Tyson Hinz (à droite) étreint son coéquipier Kevin Churchill à la suite de la victoire des Ravens contre les Gee Gees en finale du Championnat canadien de basket-ball. Hinz a été choisi le joueur par excellence du tournoi.

Une victoire à la sauce Hinz

Le géant était fâché. Il voulait prendre sa revanche. Et surtout, il tenait à gagner une dernière fois avant de dire adieu à son équipe.
À son dernier match de basket-ball en carrière dans les rangs universitaires, Tyson Hinz a inscrit 30 points pour mener les siens à un 10e titre national en 12 ans, un quatrième de suite. Ses Ravens de Carleton ont défait les Gee Gees d'Ottawa par la marque de 79-67 dans une finale tout ottavienne du «Final 8» - le championnat canadien - devant plus de 7000 spectateurs au centre Canadian Tire.
«La motivation ne manquait pas. Nous n'avions pas oublié la défaite du week-end précédent», a soutenu Hinz du haut de ses 6'7» et 220livres.
Ses coéquipiers et lui avaient perdu en finale de la conférence ontarienne contre leurs voisins de la capitale nationale.

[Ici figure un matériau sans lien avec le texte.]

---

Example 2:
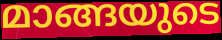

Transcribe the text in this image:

മാങ്ങയുടെ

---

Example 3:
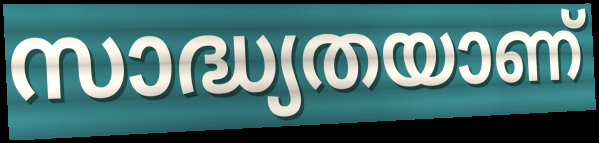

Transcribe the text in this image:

സാദ്ധ്യതയാണ്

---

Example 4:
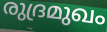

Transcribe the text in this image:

രുദ്രമുഖം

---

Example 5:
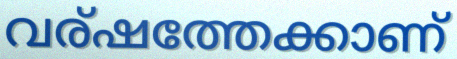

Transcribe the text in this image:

വര്ഷത്തേക്കാണ്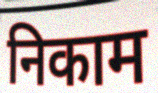
निकामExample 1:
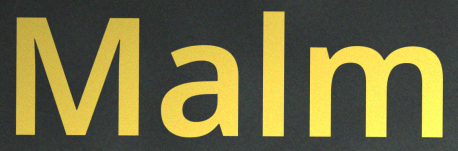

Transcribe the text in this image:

Malm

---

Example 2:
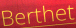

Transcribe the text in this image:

Berthet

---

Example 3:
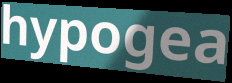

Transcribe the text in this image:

hypogea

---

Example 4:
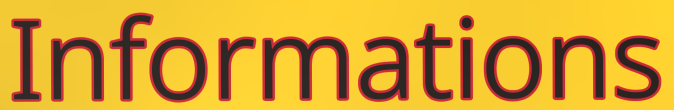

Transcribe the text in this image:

Informations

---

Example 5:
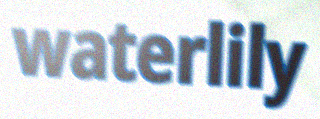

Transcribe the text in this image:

waterlily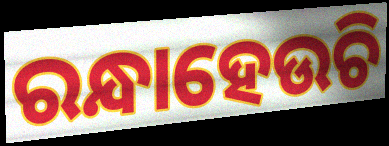
ରନ୍ଧାହେଉଚି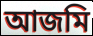
আজমি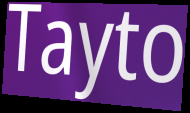
Tayto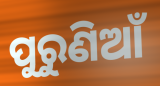
ପୁରୁଣିଆଁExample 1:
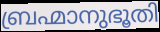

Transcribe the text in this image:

ബ്രഹ്മാനുഭൂതി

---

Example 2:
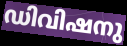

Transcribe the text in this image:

ഡിവിഷനു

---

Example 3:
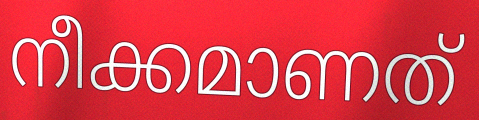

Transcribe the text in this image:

നീക്കമാണത്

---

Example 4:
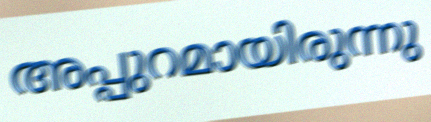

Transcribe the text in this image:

അപ്പുറമായിരുന്നു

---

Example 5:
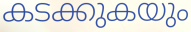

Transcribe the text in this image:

കടക്കുകയുംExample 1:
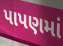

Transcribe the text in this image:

પાપણમાં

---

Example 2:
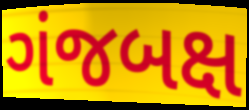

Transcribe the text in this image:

ગંજબક્ષ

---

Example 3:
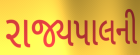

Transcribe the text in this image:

રાજ્યપાલની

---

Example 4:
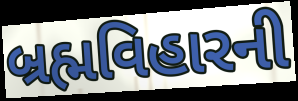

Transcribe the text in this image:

Un revers par un point. Un match qui s'était décidé avec moins d'une seconde à écouler en temps réglementaire.
Il s'agissait d'une première défaite en 55 parties contre des universités canadiennes pour les Ravens.
«J'en ai entendu parler toute la semaine de cette défaite-là. Il y avait des textes et des photos partout à ce sujet», a souligné Hinz.
Joueur par excellence
Le centre a été nommé joueur par excellence des championnats canadiens. Il a eu droit à une longue accolade de l'entraîneur-chef Dave Smart.

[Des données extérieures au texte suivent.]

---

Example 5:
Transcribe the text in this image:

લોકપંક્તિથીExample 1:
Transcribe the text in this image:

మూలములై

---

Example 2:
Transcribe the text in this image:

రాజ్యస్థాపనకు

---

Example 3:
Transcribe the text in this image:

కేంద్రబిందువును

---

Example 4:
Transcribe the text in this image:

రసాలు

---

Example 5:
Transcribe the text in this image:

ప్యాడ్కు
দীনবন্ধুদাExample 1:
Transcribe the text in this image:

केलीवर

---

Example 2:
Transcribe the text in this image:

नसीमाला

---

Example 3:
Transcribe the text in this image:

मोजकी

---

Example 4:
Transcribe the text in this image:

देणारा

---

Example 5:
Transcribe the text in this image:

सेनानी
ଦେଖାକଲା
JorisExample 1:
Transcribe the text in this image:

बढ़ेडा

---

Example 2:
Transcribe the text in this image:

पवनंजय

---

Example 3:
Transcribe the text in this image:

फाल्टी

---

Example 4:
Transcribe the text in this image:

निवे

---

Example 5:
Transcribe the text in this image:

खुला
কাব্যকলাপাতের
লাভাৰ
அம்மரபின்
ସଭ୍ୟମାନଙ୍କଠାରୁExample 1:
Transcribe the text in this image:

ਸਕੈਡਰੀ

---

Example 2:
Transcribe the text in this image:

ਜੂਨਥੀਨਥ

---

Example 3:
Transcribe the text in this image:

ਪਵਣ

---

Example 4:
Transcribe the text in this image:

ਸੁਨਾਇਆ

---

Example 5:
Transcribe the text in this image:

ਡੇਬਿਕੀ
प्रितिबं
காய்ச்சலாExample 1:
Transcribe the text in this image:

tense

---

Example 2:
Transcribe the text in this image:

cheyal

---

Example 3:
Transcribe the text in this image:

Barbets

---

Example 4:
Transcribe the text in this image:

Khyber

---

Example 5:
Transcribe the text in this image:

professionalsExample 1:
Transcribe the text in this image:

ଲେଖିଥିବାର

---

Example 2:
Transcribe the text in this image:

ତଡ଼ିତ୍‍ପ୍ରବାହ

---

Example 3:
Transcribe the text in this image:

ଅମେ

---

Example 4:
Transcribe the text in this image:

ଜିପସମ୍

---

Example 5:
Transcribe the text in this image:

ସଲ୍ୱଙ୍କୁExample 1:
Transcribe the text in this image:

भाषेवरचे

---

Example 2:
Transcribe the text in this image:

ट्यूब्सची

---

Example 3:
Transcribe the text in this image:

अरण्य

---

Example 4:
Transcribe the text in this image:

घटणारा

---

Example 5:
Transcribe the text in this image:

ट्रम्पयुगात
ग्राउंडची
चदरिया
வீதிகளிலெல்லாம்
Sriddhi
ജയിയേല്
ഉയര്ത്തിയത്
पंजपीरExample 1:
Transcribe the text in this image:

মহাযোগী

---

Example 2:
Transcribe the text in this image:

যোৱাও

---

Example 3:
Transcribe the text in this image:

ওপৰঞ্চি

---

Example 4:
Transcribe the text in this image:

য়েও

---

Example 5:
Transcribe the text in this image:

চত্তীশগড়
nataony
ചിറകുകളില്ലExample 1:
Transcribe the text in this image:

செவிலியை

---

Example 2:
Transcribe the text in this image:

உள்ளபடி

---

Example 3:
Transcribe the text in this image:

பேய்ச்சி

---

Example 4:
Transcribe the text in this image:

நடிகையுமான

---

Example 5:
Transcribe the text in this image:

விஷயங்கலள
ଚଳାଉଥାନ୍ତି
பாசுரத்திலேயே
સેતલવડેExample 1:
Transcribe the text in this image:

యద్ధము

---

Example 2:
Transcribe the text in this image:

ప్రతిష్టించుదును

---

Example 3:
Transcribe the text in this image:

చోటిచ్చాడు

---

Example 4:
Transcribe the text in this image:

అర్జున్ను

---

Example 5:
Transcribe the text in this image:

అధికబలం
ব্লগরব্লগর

Ce dernier s'est ensuite éclipsé afin de cueillir dans ses bras sa fille qui portait un t-shirt avec la mention «J'aime Dave Smart».
«La différence dans la partie? C'est Tyson. C'est aussi simple que ça», a souligné le garde Philip Scrubb.
Hinz a donné le ton surtout au troisième quart lorsque les Gee Gees ont pris l'avance 40-39 dans les premières minutes de jeu.
Ce fut la dernière fois que les Ravens allaient tirer de l'arrière, eux qui ont marqué 15 des 18 points suivants.
Les frères Scrubb
Les frères Scrubb ont aussi fait des siennes à l'attaque, Thomas marquant 20 points et Philip en ajoutant 16.
Carleton n'a pas hésité à faire appel à de jeunes joueurs, l'ailier de deuxième année Jean Emmanuel Pierre-Charles étant utilisé pendant 17 minutes. Il a grandi à Ottawa et a vu la dynastie des Ravens prendre forme au fil de la dernière décennie.
Le Franco-Ontarien a vite compris la recette à succès de l'équipe.
«Chaque pratique, le coach veut la perfection», a souligné Pierre-Charles.
Mais hier, la perfection avait un nom. Celui de Hinz.
«Il m'a pris sous son aile depuis deux ans, a fait remarquer Pierre-Charles. Sans lui, j'aurais été complètement perdu. Je ne sais pas comment nous allons le remplacer.»
On a déjà entendu de tels commentaires dans le passé. Quand Mike Smart a gagné son dernier championnat. Quand Osvaldo Jeanty a mené les Ravens à un cinquième titre de suite en 2007. Quand Aaron Doornekamp a disputé son dernier match dans l'uniforme noir et blanc.
Mais chaque fois, le coach a trouvé un remplaçant.
«Chaque championnat est spécial. Chaque championnat est différent puisque c'est toujours un groupe différent», a rappelé Dave Smart.